ATAKAN BAŞPEHLİVAN – Cumhuriyet Halk Partisi İzmir İl Başkanlığı, Dünya Gıda Günü nedeniyle İl Başkanlık binasında basın açıklaması gerçekleştirdi. Söz konusu basın açıklamasında ulusal ve bölgesel tarımsal üretim ile ilgili önemli ve çarpıcı rakamlar verildi. Konuyla ilgili konuşan CHP İzmir İl Sekreteri Tevfik Türk, “Geldiğimiz nokta ortada. Bu ülkede ne bir gıda güvenliği kalmıştır ne de bir gıda egemenliği. Artık kendimize yetemiyoruz, sırtımızı ithalata dayamış durumdayız.” diye konuştu.
"Halkımızın durumu ortada"
AK Parti iktidarının Türkiye’de uyguladığı yanlış tarım politikalarının sonucunun çok kötü ve ağır olduğunu belirten CHP İzmir İl Sekreteri Tevfik Türk, “Bunca yıldır AK Parti hükümetlerinin getirdiği tarımın durumu da, çiftçinin durumu da halkımızın durumu da ortada. Ne yazık ki artık yanlı ve yanlış tarım politikaları bu ülkenin ve bu halkın da önünü tıkamaktadır. AK Parti hükümeti 2005 yılında bir Toprak Koruma Kanunu’nu çıkardı. Tarım topraklarımızı koruyacağız, planlı üretime geçeceğiz diye vaatleri sıraladılar. Sonra bu kanuna bir madde eklediler ve torba yasa gibi istedikleri her şey için tarım dışına çıkarılabilir kararı verdiler. Benzinliğe kamu yararı kararı çıkardılar, turistik otellere kamu yararı çıkardılar. Tarım olmasa da olur ama bina olması lazım dediler. Kanunla birlikte 2005 yılında Arazi Kullanım Planlaması yapma görevini de Tarım Bakanlığına verdiler. Yıl 2024 hala daha ne bir arazi kullanım planlaması var nede bir üretim planlaması var. Kanunla verilen görevi yapmadılar, 2005’ten beri görev yapan 9 Tarım Bakanı görevi ihmal suçu işledi yargının kılını kıpırdattığı yok. Sonra bu yıl domates para etti, bu yıl para etmedi dedik. Firmalar ne istediyse çiftçiye onu ektirttiler, firmalar kaçtan dediyse o paradan üreticiden aldılar, kaç para dedilerse de tüketici olarak İzmir’de biz o paradan satın aldık.” dedi.

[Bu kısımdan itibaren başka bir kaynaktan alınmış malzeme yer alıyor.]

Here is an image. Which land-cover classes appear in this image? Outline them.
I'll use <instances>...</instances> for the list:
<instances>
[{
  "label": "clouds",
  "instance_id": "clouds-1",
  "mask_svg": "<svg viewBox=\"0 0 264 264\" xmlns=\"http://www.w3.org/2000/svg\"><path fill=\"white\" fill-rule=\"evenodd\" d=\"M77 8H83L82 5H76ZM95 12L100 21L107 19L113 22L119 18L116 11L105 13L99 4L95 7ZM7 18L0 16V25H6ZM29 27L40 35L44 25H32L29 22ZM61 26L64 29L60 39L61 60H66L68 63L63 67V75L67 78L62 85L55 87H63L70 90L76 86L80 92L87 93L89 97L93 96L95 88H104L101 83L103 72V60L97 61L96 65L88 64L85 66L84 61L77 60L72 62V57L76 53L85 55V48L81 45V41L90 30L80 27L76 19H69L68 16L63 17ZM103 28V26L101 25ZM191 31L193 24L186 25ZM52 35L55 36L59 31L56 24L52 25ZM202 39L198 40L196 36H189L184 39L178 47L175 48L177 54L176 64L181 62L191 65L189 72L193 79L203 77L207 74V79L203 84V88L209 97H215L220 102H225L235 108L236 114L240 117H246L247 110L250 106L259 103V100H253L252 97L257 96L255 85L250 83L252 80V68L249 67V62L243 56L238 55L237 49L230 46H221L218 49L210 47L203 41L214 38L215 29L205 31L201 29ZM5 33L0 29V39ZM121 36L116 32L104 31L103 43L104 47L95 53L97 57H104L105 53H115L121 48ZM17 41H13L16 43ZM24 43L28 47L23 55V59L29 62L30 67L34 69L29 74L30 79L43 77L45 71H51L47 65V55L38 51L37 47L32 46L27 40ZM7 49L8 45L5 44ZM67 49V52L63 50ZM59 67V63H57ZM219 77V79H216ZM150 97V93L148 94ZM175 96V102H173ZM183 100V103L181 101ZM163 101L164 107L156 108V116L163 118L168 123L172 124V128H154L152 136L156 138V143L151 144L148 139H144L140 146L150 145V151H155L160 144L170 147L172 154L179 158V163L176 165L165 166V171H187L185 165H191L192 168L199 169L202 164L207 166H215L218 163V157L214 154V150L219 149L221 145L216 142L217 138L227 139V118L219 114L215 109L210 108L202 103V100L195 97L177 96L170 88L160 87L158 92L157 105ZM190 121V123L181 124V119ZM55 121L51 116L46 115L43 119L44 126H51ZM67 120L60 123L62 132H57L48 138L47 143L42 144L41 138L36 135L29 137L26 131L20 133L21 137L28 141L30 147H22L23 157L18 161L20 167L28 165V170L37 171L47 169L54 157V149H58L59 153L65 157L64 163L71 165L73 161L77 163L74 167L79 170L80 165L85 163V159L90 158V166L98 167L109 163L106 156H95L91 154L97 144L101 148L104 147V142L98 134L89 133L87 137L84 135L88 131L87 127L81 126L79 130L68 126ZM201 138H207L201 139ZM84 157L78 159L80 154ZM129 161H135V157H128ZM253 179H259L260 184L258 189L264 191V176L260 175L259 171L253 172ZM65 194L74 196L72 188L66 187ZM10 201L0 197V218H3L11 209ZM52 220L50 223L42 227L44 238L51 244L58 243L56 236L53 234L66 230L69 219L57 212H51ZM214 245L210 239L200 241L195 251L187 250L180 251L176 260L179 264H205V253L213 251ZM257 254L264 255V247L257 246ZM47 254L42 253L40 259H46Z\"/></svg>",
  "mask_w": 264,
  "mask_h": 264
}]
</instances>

CHP Tarım Komisyonu'nda rakamsal veriler
Ayrıca, Türkiye’deki tarımsal üretim ile ilgili açıklamalarda bulunan ve rakamlar üzerinden değerlendirmelerde bulunan CHP İzmir Tarım Komisyonu Başkanı Harun Uysal ise, “22 yıldır hükümet tarafından bitkisel üretime yönelik desteklerin hasat döneminden sonra ödenmesi, bir sonraki yıl desteklerinin ekimden sonra açıklanması çiftçilerin önlerini görmeden üretim yapmalarına neden olmuştur. Girdi fiyatlarındaki yükseliş ve özellikle mazot, gübre, yem, tohum vb. gibi girdilerden alınan vergi yükü, çiftçinin maliyetlerini yükseltmiş, yüksek fiyatlar nedeniyle tüketici fiyatlarını dengelemek için hükümet başta buğday, canlı hayvan, et, süt tozu, pamuk, yağlı tohumlar ithalatına giderek çiftçimizin üretim isteğini önemli bir biçimde törpülemiştir. Örneğin geçen hafta mısır ithalatındaki %130’luk gümrük vergisi 1 milyon ton ithalat için %5’e düşürülmüş, bir anda yurtdışındaki mısır fiyatı 10 dolar artmıştır. Yılsonuna kadar 245 milyon dolarlık mısır ithalatı yapılması planlanmaktadır. Acaba bu para Türk çiftçisine destekleme olarak verilse kaç milyon ton üretim artışı olurdu diye sormak gerekiyor.” ifadelerin kullandı.